Il convient tout d'abord de dérouler notre petit lexique TIC pour bien appréhender la rhétorique du parfait petit surfeur.
A tout seigneur, tout honneur, le web 2.0 tout d'abord. L'expression, à son apogée depuis maintenant deux ans, désigne, de façon globale, les innovations et avancées technologiques du web et, particulièrement, la plus représentative et participative d'entre elles, à savoir la possibilité pour l'utilisateur d'interagir avec le contenu du site qu'il fréquente. Le site de notation des professeurs par leurs élèves en est une illustration.
On désigne, ensuite, par flux (ou fil) RSS (Really Simple Syndication) un fichier mis à jour en temps réel destiné à reprendre automatiquement les titres, voire le contenu, des articles d'un site d'actualité ou d'un blog, le résultat étant alors affiché sous forme de lien cliquable. L'internaute n'est plus obligé de visiter un à un ses sites favoris : le flux RSS lui offre en un seul clic une compilation de toutes les nouvelles informations publiées sur ces derniers depuis sa dernière connexion.
Le digg-like, enfin, offre la possibilité aux internautes de voter pour un contenu. Alors que le lecteur du flux RSS prend connaissance de SA sélection, celui du digg-like prend lui connaissance de la sélection globale des autres : plus un article plaît, plus il reçoit de votes, plus il est exposé et plus il grimpe dans la hiérarchie du Digg.
S'il nous fallait résumer ces deux dernières technologies, on pourrait donc dire qu'il s'agit de liens hypertextes pointant vers un site originel distinct où est stockée l'information source. Bref, des relais.
Que se passe-t-il lorsqu'une personne, publique (ici Olivier Martinez) ou non, considère, sur le fondement de l'article 9 du code civil, que son droit au respect de la vie privée a été bafoué par une information publiée sur le réseau internet ? Schématiquement, depuis la loi n°2004-575 du 21 juin 2004 pour la confiance dans l'économie numérique (LCEN), il convient de distinguer selon que l'auteur de l'atteinte est un hébergeur ou un éditeur. Dans le premier cas, la responsabilité ne pourra être mise en jeu puisque, aux termes de l'article 6-I-2 de la LCEN, les personnes physiques ou morales qui assurent, même à titre gratuit, pour mise à disposition du public par des services de communication au public en ligne, le stockage de signaux, d'écrits, d'images, de sons ou de messages de toute nature fournis par des destinataires de ces services ne peuvent pas voir leur responsabilité civile engagée du fait des activités ou des informations stockées.

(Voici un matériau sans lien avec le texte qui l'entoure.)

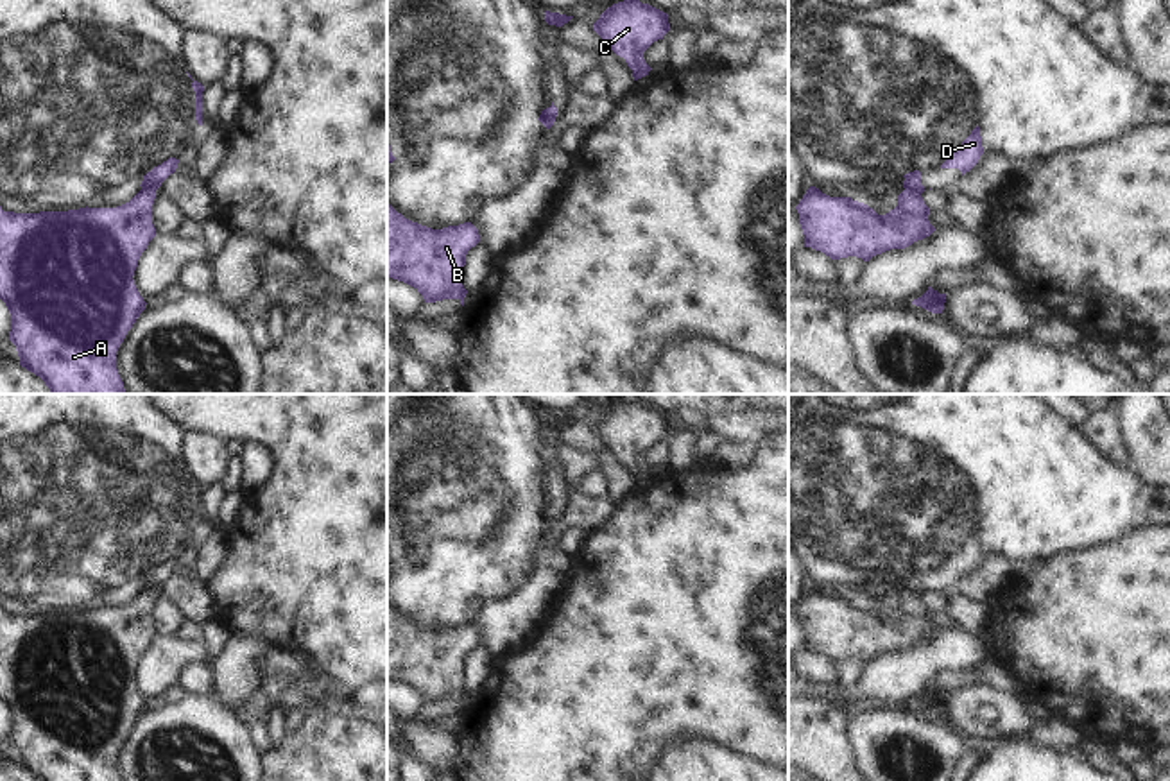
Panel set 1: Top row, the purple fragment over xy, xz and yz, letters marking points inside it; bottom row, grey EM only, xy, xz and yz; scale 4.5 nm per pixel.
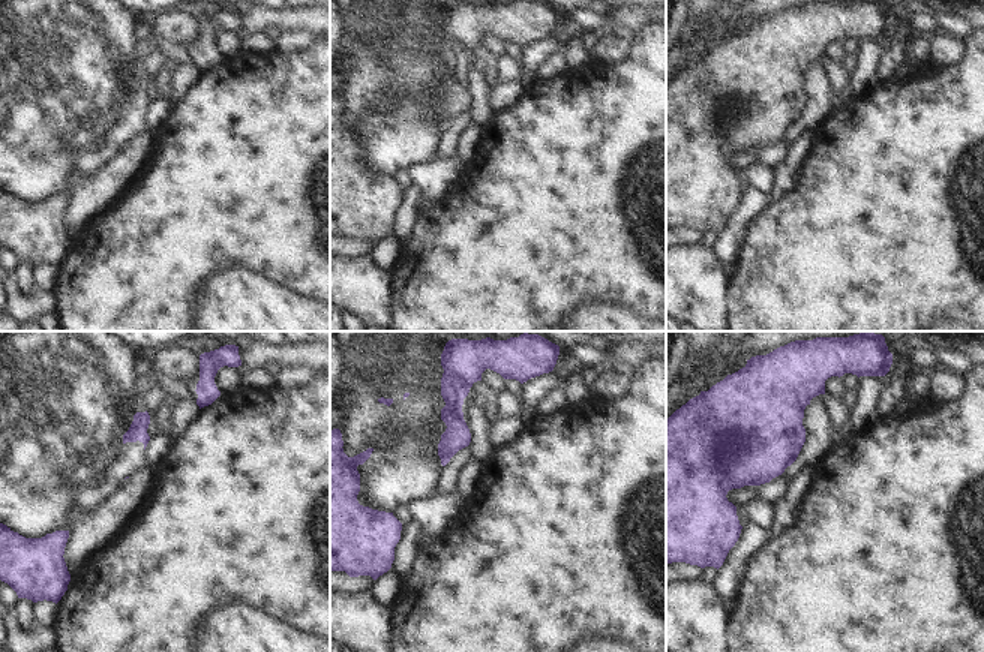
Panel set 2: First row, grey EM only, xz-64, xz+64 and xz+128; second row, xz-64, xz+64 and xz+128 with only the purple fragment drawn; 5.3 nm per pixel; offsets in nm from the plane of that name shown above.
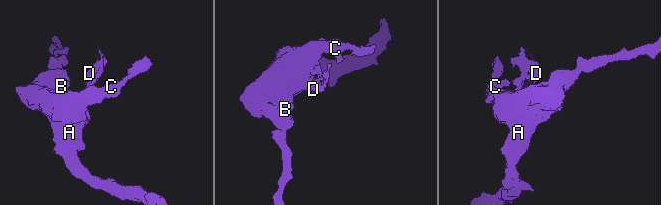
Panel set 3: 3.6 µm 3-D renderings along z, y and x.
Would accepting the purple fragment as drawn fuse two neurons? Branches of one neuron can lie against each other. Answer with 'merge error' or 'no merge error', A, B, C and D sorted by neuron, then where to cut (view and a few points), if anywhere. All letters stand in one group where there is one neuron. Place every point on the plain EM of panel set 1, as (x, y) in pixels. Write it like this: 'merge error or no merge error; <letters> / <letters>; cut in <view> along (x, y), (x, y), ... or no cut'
merge error; A B C / D; cut in yz along (905, 590), (920, 595)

Ce qui ne sera pas, bien entendu, le cas de l'éditeur. Mieux vaut donc, pour la personne lésée, être capable de parfaitement identifier le destinataire de la mise en demeure de supprimer le contenu litigieux voire de l'assignation.
Curieusement cette étape procédurale a été oubliée depuis quelques semaines. Le net bruisse en effet de plusieurs affaires (V. not. à propos de flux RSS, TGI Nanterre, 28 févr. 2008, D. 2008. AJ. 778, obs. Manara), confiées au juge de l'urgence. Celle qui nous occupe n'y déroge pas : depuis le début du mois, Olivier Martinez, donc, a assigné en référé une vingtaine de sites qui s'étaient fait l'écho d'une information selon laquelle l'acteur aurait de nouveau partagé son intimité avec son ex-compagne, la chanteuse australienne Kylie Minogue.
Parmi les cibles du comédien, le digg-like Fuzz.fr, site collaboratif qui reprenait partiellement l'information et pointait vers un site dénommé « celebrites-stars.blogspot.com » où était publié l'article original. Enjeu de l'affaire : la qualification de l'auteur du site fuzz.fr. Simple hébergeur, et donc irresponsable, ou bien éditeur, coupable de plein droit ?
La société responsable du site se prévalait, fort logiquement, un peu trop classiquement peut-être, du statut d'hébergeur au motif qu'elle n'agissait qu'en tant que « pur prestataire technique ». Argument balayé par le juge : le site étant constitué de plusieurs sources d'information dont l'internaute pouvait avoir une connaissance plus complète grâce à un lien hypertexte le renvoyant vers le site à l'origine de l'information, la société opérait dès lors un choix éditorial. Et d'enfoncer le clou : en agençant les rubriques, en titrant en gros caractères l'article attentatoire (ce point n'était pas discuté), en décidant seule des modalités d'organisation et de présentation du site, la société devait être considérée comme responsable et l'acte de publication devait être compris « non pas comme un simple acte matériel mais comme la volonté de mettre le public en contact avec des messages de son choix [et devait] être dès lors considérée comme un éditeur de service de communication au public en ligne ».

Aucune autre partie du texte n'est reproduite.